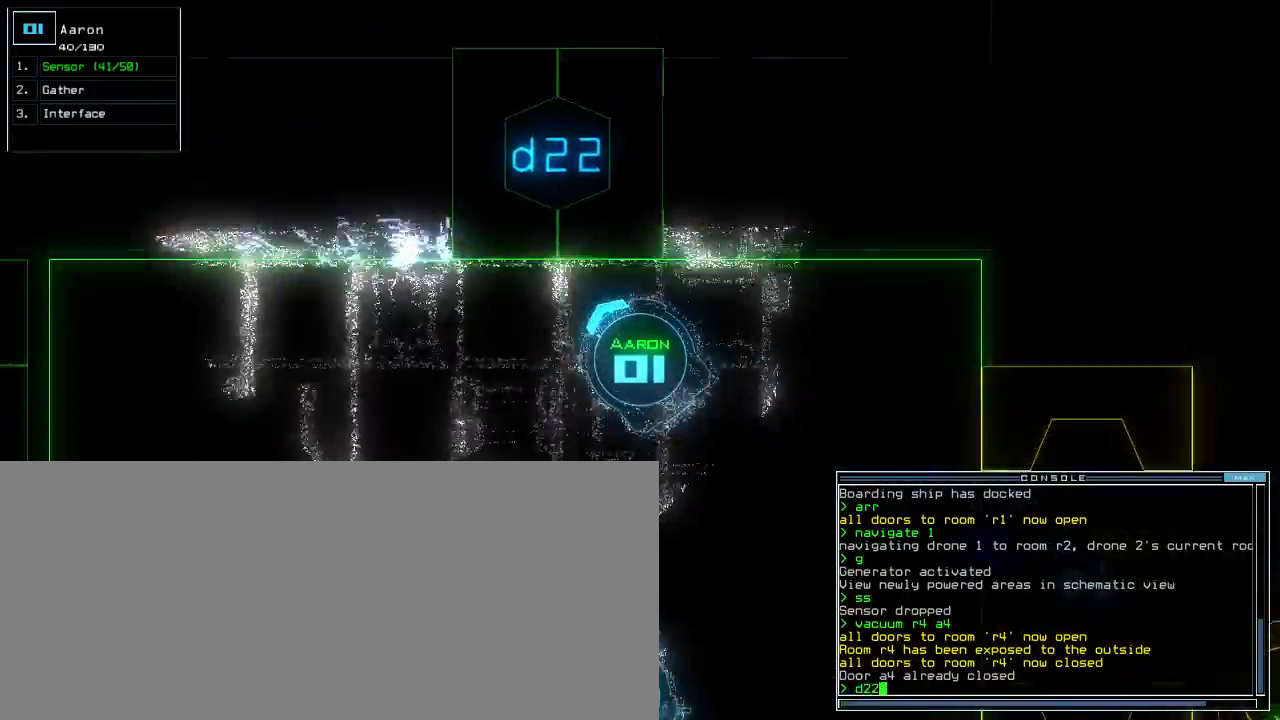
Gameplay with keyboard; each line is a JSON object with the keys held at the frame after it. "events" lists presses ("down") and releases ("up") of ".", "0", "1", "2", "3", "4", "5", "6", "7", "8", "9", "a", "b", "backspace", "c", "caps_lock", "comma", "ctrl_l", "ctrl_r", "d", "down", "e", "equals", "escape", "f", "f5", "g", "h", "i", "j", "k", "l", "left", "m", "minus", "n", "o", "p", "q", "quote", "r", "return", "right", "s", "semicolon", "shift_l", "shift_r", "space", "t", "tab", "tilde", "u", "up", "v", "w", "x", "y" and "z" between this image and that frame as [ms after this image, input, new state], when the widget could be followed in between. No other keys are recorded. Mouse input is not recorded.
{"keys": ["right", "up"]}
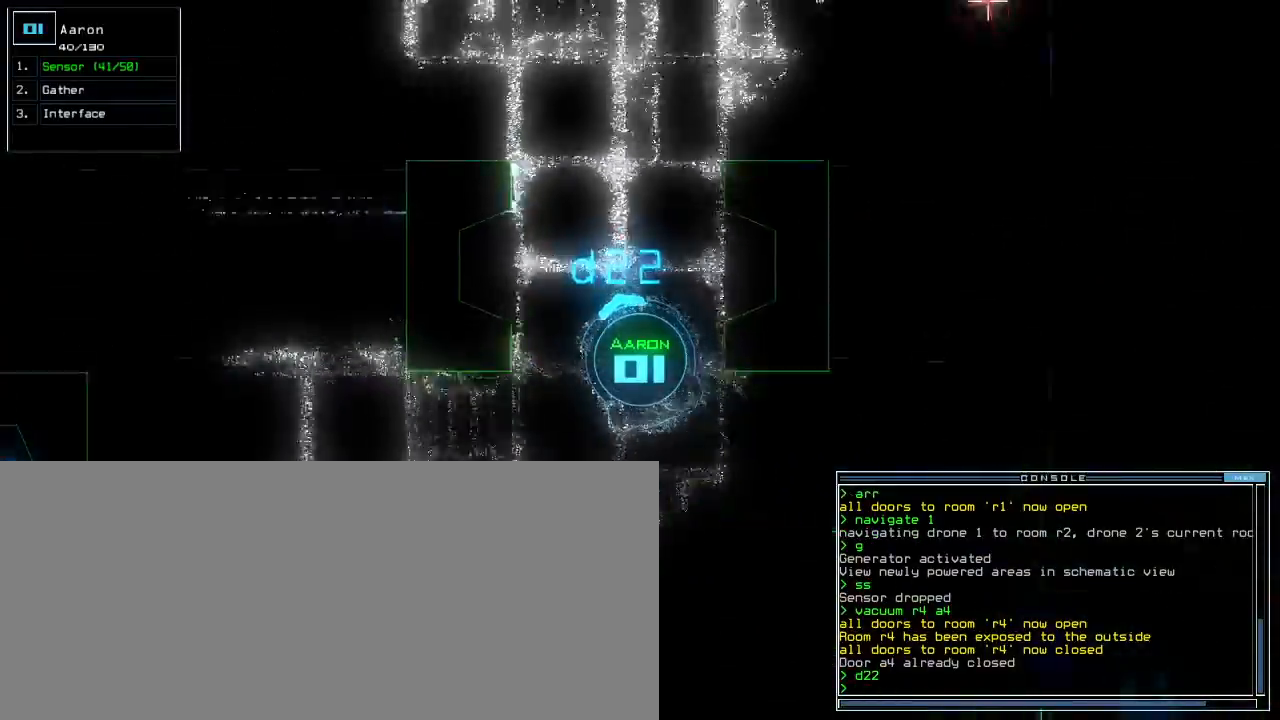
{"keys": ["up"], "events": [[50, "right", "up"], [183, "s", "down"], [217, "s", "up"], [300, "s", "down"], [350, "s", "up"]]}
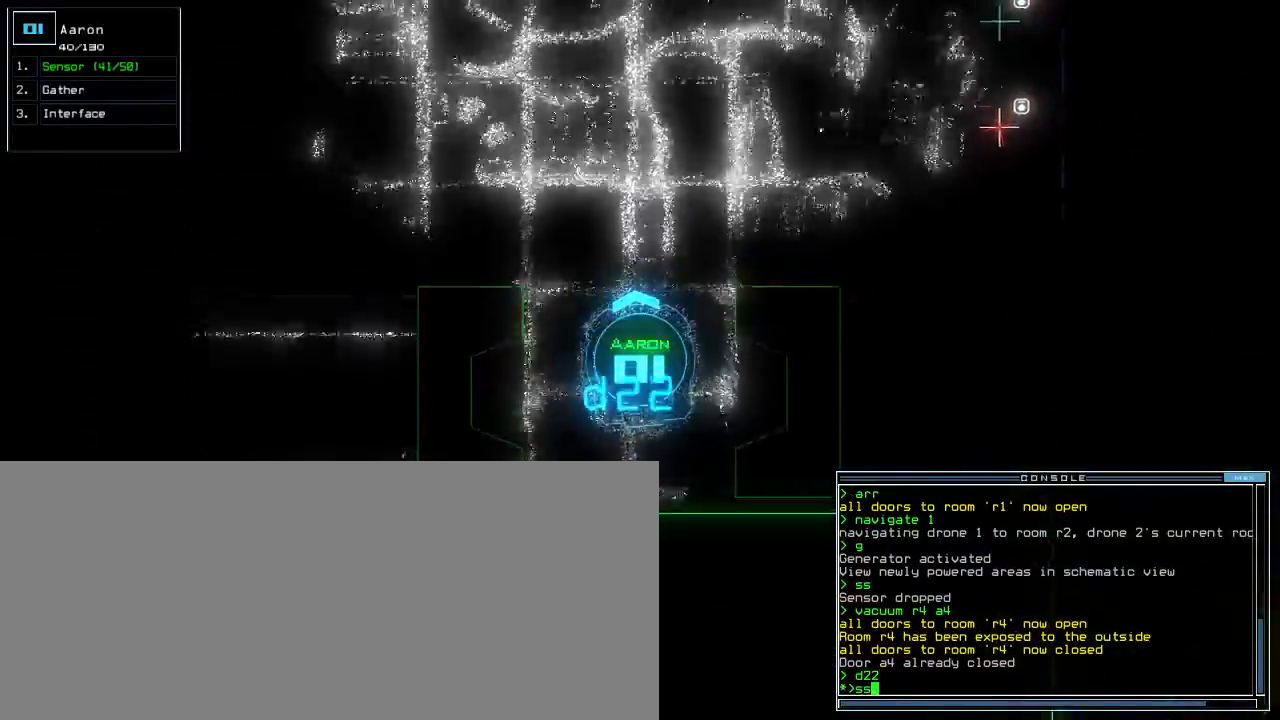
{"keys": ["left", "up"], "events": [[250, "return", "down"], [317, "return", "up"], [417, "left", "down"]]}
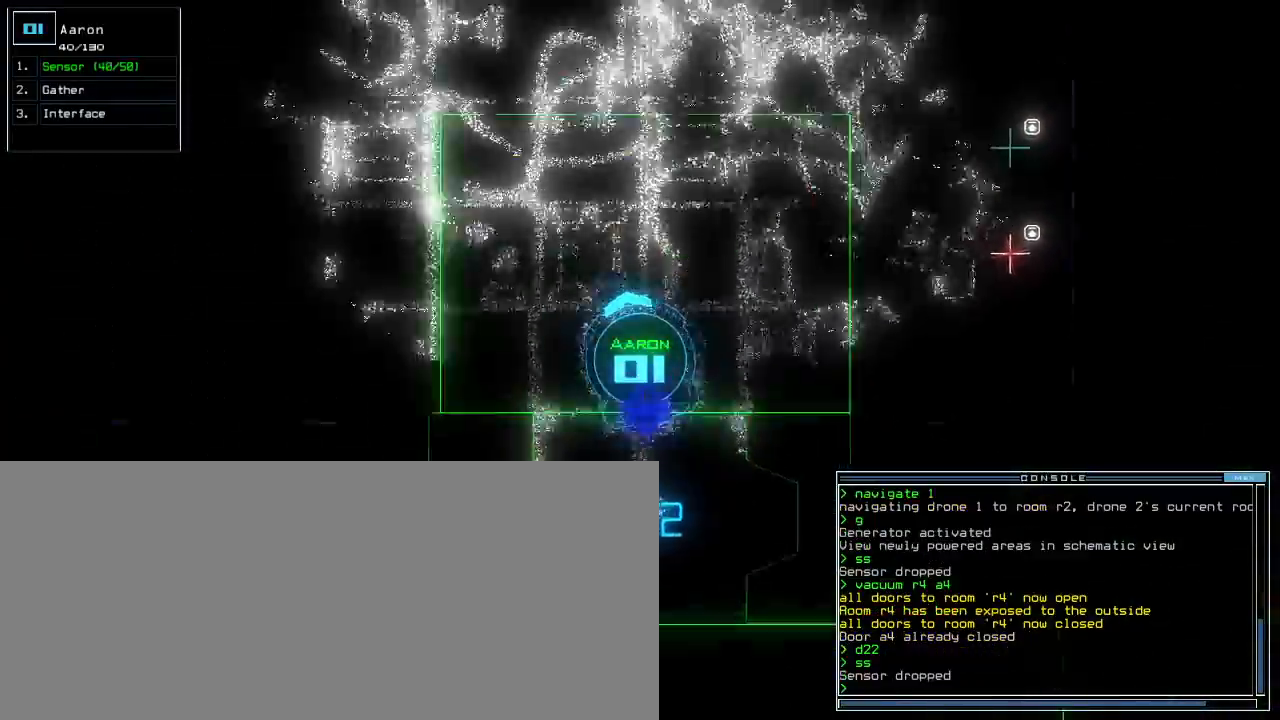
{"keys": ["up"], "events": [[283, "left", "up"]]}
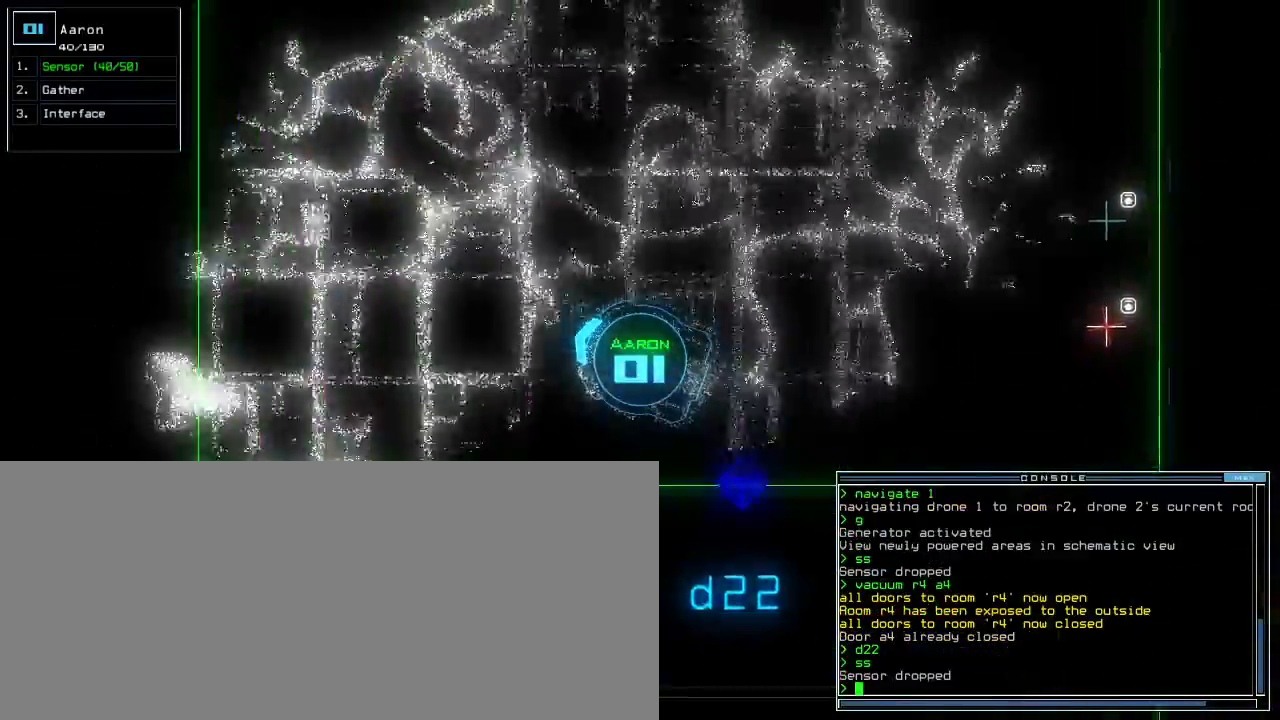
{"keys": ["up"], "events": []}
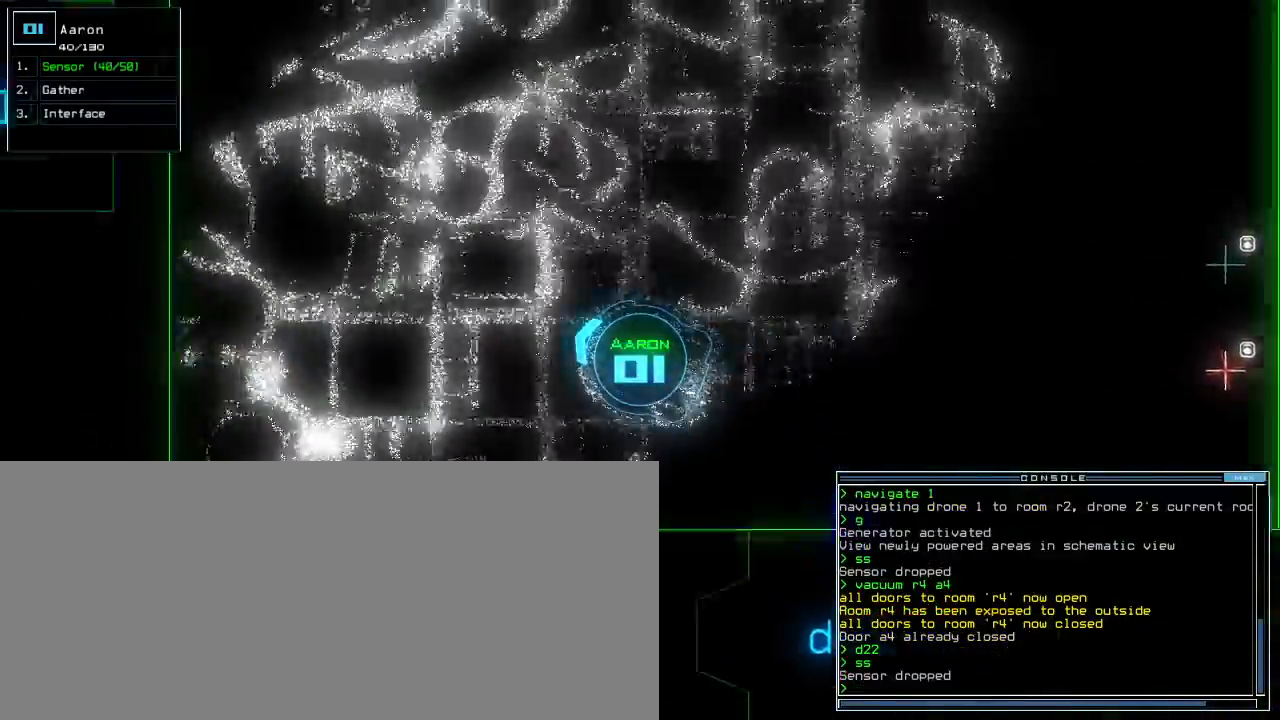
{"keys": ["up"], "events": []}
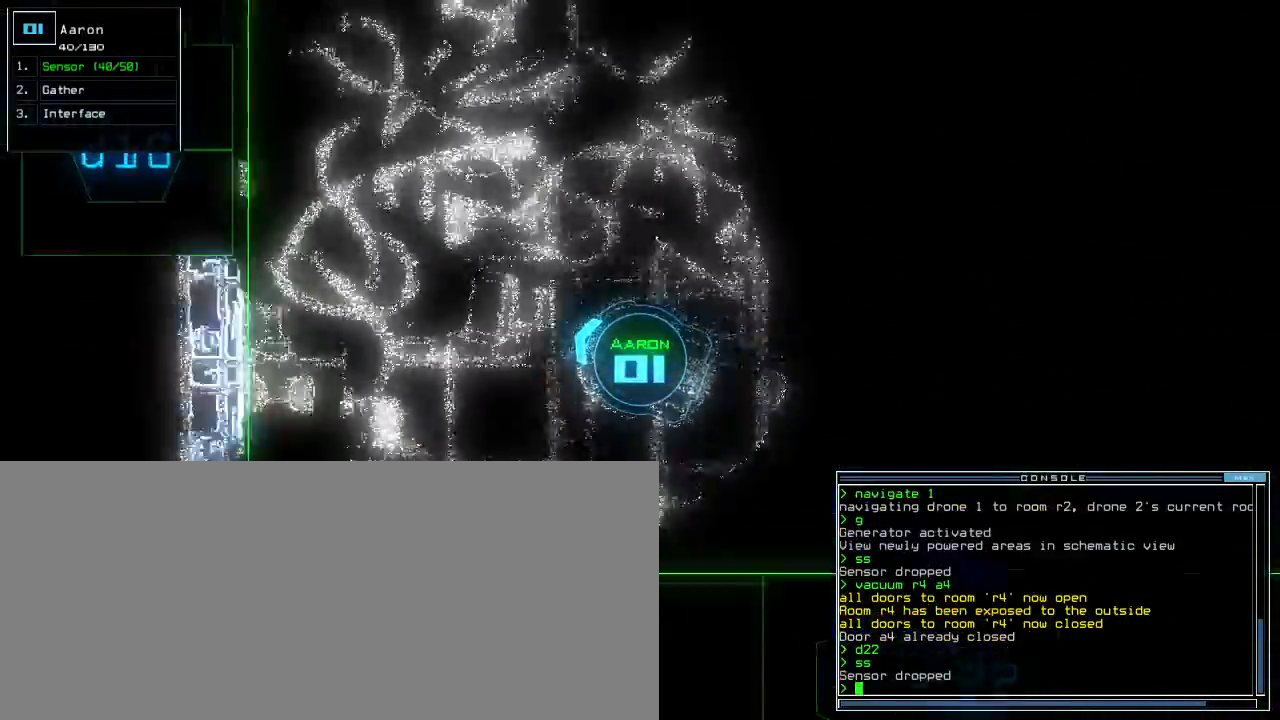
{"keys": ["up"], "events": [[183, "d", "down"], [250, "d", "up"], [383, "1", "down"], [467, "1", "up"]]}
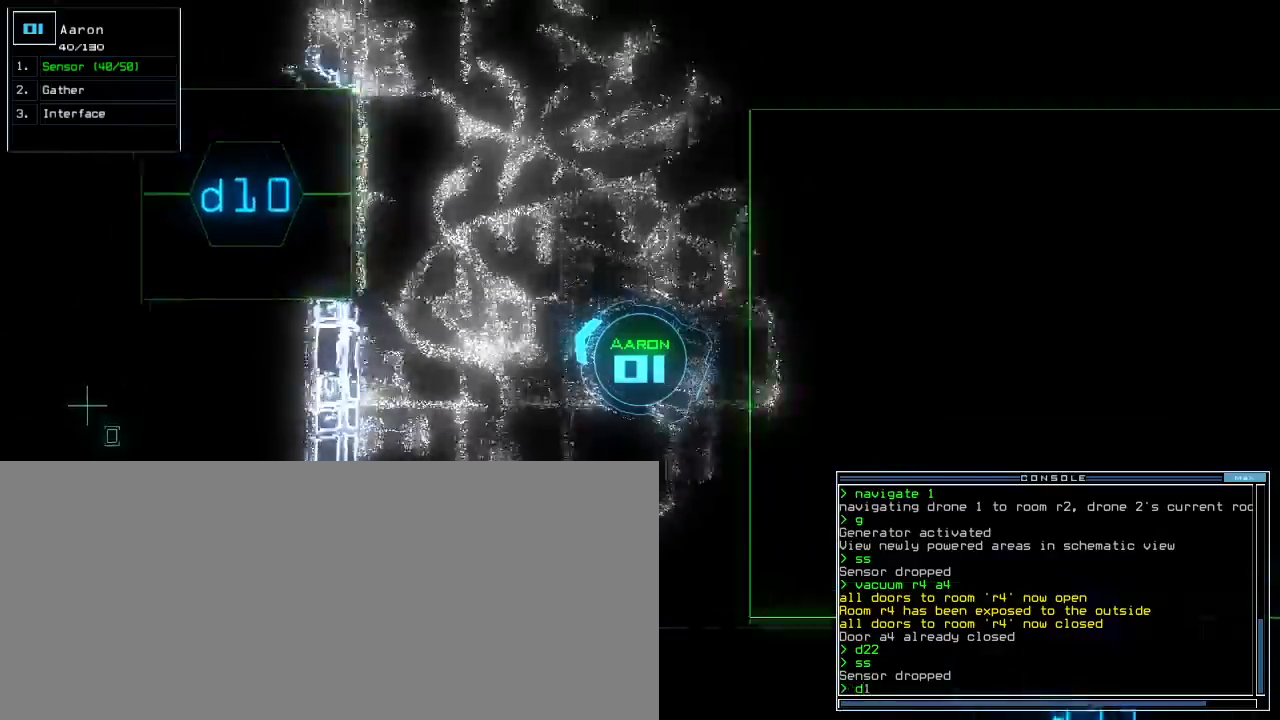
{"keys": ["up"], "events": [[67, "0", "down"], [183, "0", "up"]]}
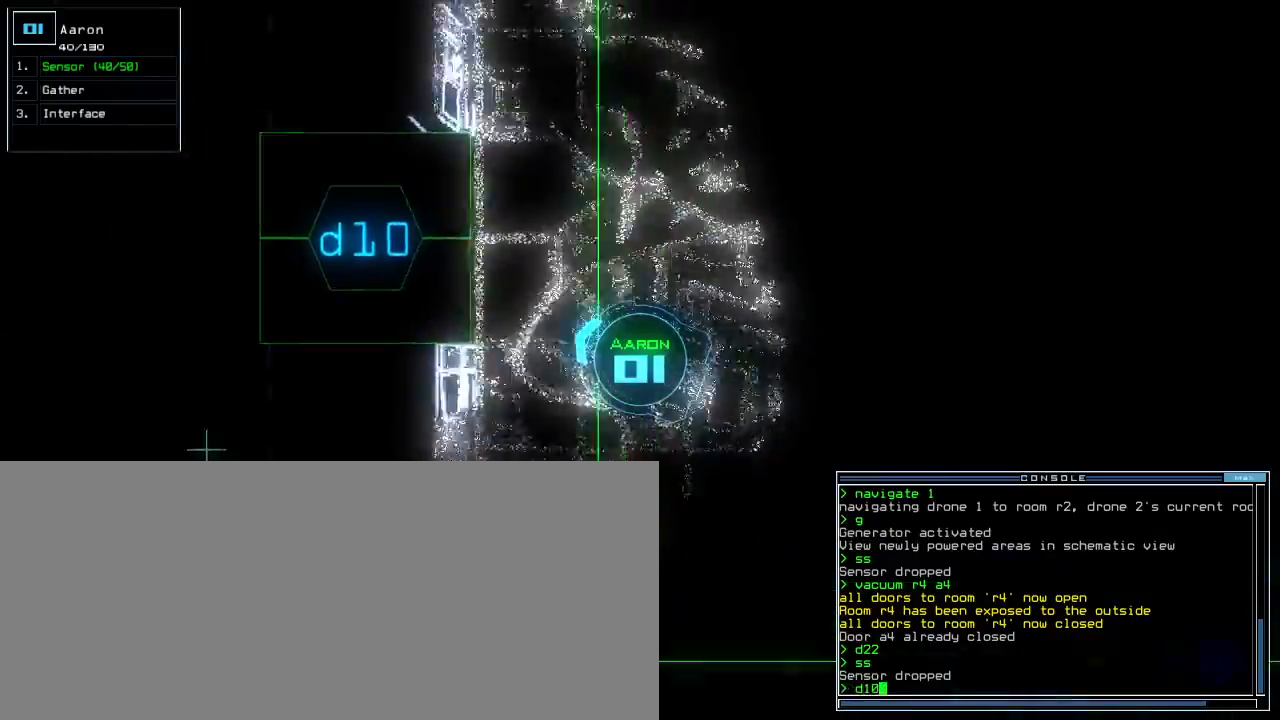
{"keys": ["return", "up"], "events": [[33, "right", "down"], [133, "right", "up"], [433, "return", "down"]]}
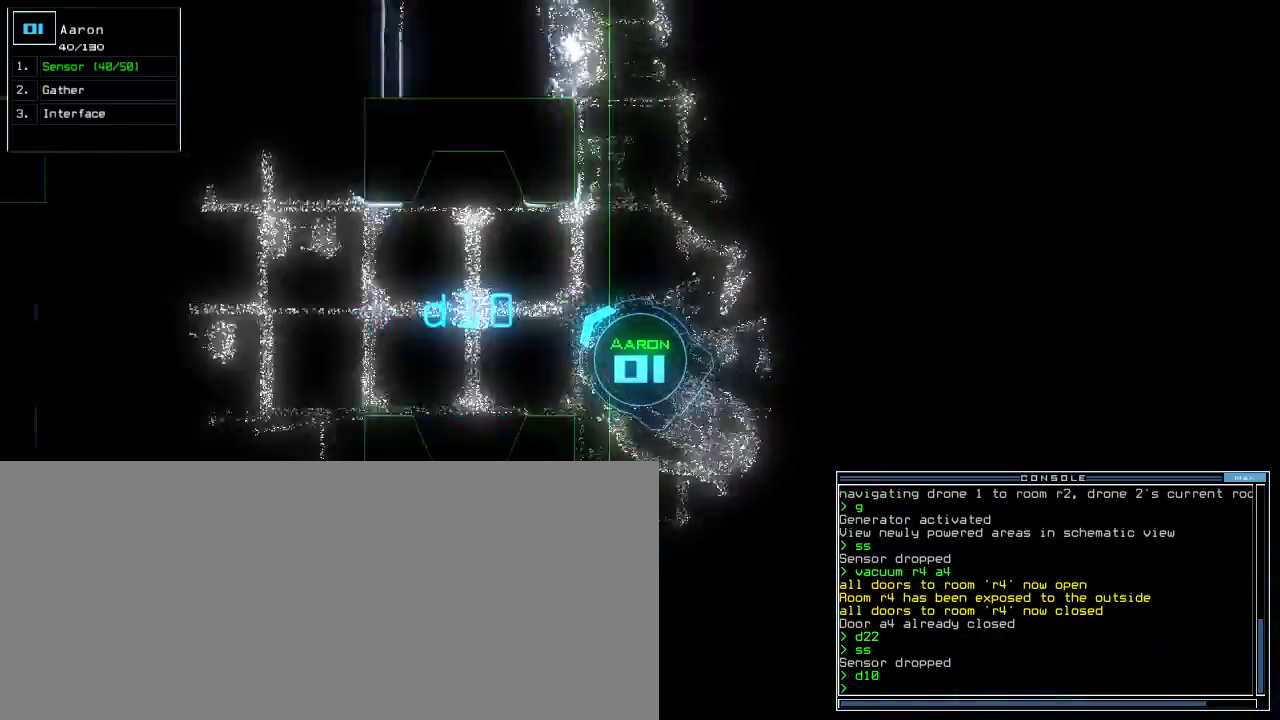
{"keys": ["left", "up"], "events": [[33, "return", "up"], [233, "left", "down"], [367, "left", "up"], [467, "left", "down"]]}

**BRIEF:**
Any picture in the listing above gets left out; output the rest exactly.

**EXERCISE ANSWER:**
Gameplay with keyboard; each line is a JSON object with the keys held at the frame after it. "events" lists presses ("down") and releases ("up") of ".", "0", "1", "2", "3", "4", "5", "6", "7", "8", "9", "a", "b", "backspace", "c", "caps_lock", "comma", "ctrl_l", "ctrl_r", "d", "down", "e", "equals", "escape", "f", "f5", "g", "h", "i", "j", "k", "l", "left", "m", "minus", "n", "o", "p", "q", "quote", "r", "return", "right", "s", "semicolon", "shift_l", "shift_r", "space", "t", "tab", "tilde", "u", "up", "v", "w", "x", "y" and "z" between this image and that frame as [ms after this image, input, new state], when the widget could be followed in between. No other keys are recorded. Mouse input is not recorded.
{"keys": ["right", "up"]}
{"keys": ["up"], "events": [[50, "right", "up"], [183, "s", "down"], [217, "s", "up"], [300, "s", "down"], [350, "s", "up"]]}
{"keys": ["left", "up"], "events": [[250, "return", "down"], [317, "return", "up"], [417, "left", "down"]]}
{"keys": ["up"], "events": [[283, "left", "up"]]}
{"keys": ["up"], "events": []}
{"keys": ["up"], "events": []}
{"keys": ["up"], "events": [[183, "d", "down"], [250, "d", "up"], [383, "1", "down"], [467, "1", "up"]]}
{"keys": ["up"], "events": [[67, "0", "down"], [183, "0", "up"]]}
{"keys": ["return", "up"], "events": [[33, "right", "down"], [133, "right", "up"], [433, "return", "down"]]}
{"keys": ["left", "up"], "events": [[33, "return", "up"], [233, "left", "down"], [367, "left", "up"], [467, "left", "down"]]}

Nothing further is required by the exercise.